DE BALZAC
A AARON SORKIN
A Imprensa e a ilusão que
não pode ser perdida
Por
Alberto Dines em 17/07/2012 na edição 703
Sempre
amigáveis com as demais artes, a literatura, o teatro e o cinema têm sido
implacáveis quando tratam do jornalismo. Não o consideram da mesma família,
jamais ousariam classificá-lo como a 8ª Arte, filha espúria do casamento com a
História.
A
imprensa começou a ser maltratada a partir do momento em que ganhou escala e
institucionalizou-se. Espécie de vingança contra a sua capacidade de
multiplicar informações e idéias, castigo contra o seu crescente e imbatível
poder. Ilusões Perdidas, que o próprio Honoré de Balzac considerava a
obra capital na sua Comédia Humana, começou a ser publicada em 1836,
poucas décadas depois da incorporação da palavra journalisme aos
principais idiomas europeus e do salto dos quotidiens, diários, para
tiragens massivas. [A palavra teria sido criada nos anos 80 do século XVIII;
Hipólito da Costa, poliglota com veleidades de linguista, chama os jornalistas
de “redatores das folhas públicas”].
É
arrasador o percurso do protagonista Lucien de Rubempré, que deixa a província
honrada para buscar a glória numa Paris viciada. O jornalismo aparece como
destruidor das ilusões. Não há idealismo, não há arte nesta escrita diária.
O
prussiano antissemita Gustav Freytag inventou em 1853 um personagem chamado
Schmok na comedia Die Journalisten; protótipo do joão-ninguém,
rastejante e venal, encontra no jornalismo uma forma de sobreviver. O nome foi
fartamente empregado pelo satirista e crítico de mídia vienense Karl Kraus,
passou para o inglês e nos EUA entrou no jargão jornalístico. Na Inglaterra,
onde a imprensa ganhou a batalha pela liberdade, Anthony Trollope e John Stuart
Mill também deram suas contribuições para a desmoralização do jornalismo.
Pedestal
Na Sétima
Arte – o cinema –, a imprensa encontrou um pedestal para ser glorificada e
satanizada. Foi na telona dos cinemas que o jornalismo apareceu como “a última
profissão romântica” e, em simultâneo, como abrigo dos crápulas. A biografia de
Émile Zola (produzida pela Warner Brothers e dirigida pelo refugiado do nazismo
William Dieterle, em 1937) trata do famoso romancista que tirou o capitão
Alfred Dreyfus do degredo na “Ilha do Diabo”, mas não se detém na manchete mais
impactante e importante da história do jornalismo, “J’Accuse” (Eu acuso),
tirada de uma carta aberta do escritor ao presidente francês.

______

> **Exercícios propostos**:
A) No texto sobre a imprensa na literatura e no cinema, em que ano Gustav Freytag criou o personagem Schmok?
B) Dê sequência ao texto sobre a imprensa na literatura e no cinema, começando logo depois da última frase.
Não é preciso usar os dados que vêm depois.

> **Dados fornecidos**:
______

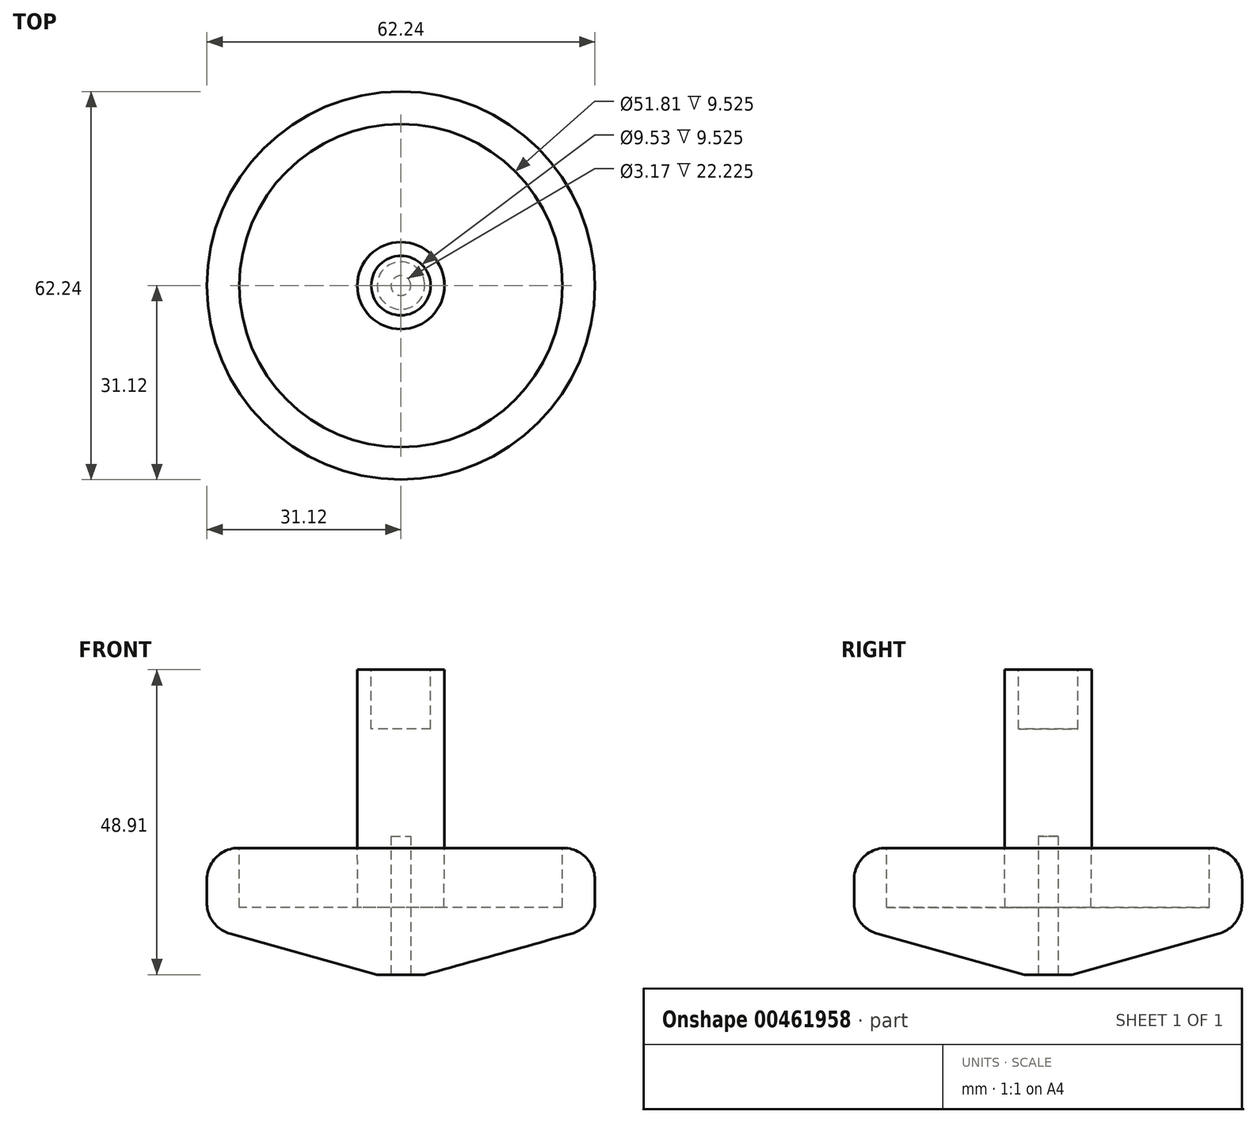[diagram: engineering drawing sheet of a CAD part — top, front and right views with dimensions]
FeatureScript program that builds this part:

______

> **Respostas das tarefas**:
A) Em 1853, na comédia Die Journalisten.

B)
O
trabalho investigativo dos repórteres Woodward & Bernstein derrubou Richard
Nixon, o presidente da maior superpotência mundial, mas seu feito maior foi
transformar-se em paradigma do jornalismo militante e audaz graças à adaptação
cinematográfica do seu livro Todos os homens do Presidente.
O sueco
Stieg Larsson, autor da trilogia “Millenium”, morreu prematuramente antes de
ver sua obra transformada em best seller mundial e já transformada em
dois filmes. Era jornalista e o jornalismo é o pano de fundo para os seus
intrigantes e irresistíveis relatos. Os imperfeccionistas, de Tom
Rachman, e Exclusiva, de Annalena McAfee, mergulham neste mesmo mundo,
devorados não propriamente pelos profissionais de imprensa ou pelos jovens que
desejam seguir a profissão, mas por uma legião mundial fascinada pela máquina
de celebrar e destruir, entreter e enganar chamada mídia. A recém-lançada série
The Newsroom (Redação), da HBO, com apenas quatro episódios, já é
tópico de debates, interpretações e execrações. Viva elas!
Meta-jornalismo
A
imprensa é uma rede social, orgânica e natural, que antecede a criação formal
das redes sociais. Imperiosamente protagonista, abomina os holofotes que ela
própria acende, prefere apontá-los em outras direções. Isso explica, em parte,
a pauleira a que é submetida desde Balzac a Aaron Sorkin (o autor de Newsroom).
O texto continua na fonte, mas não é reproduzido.